### Problem statement
Among the entries that follow, how many lines contain the string "Home"? Write the number alone.

[Dataset items]
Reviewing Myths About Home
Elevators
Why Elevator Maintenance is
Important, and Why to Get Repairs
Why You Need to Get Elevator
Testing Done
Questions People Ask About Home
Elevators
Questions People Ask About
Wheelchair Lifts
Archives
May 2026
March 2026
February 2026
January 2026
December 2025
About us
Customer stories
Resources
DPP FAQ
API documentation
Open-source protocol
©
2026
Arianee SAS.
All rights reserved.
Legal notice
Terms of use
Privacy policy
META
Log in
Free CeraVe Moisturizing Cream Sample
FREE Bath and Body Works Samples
...
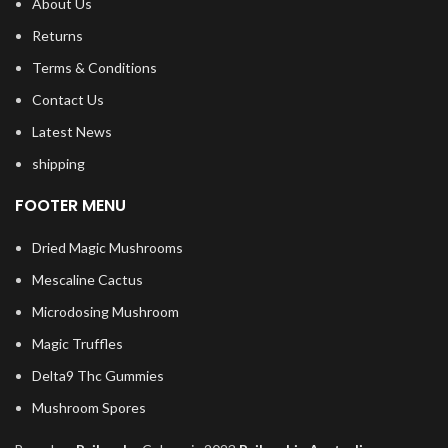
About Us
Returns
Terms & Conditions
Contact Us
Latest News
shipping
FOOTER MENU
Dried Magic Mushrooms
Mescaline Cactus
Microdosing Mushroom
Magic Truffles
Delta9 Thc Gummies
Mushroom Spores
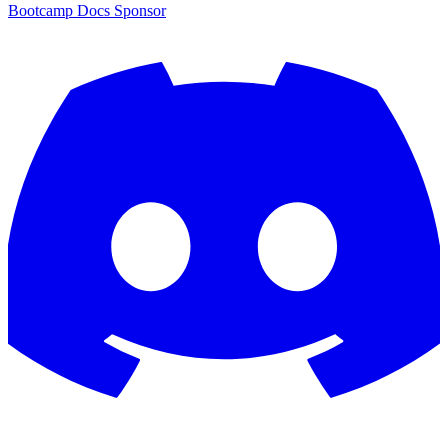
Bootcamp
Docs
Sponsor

### Answer section
2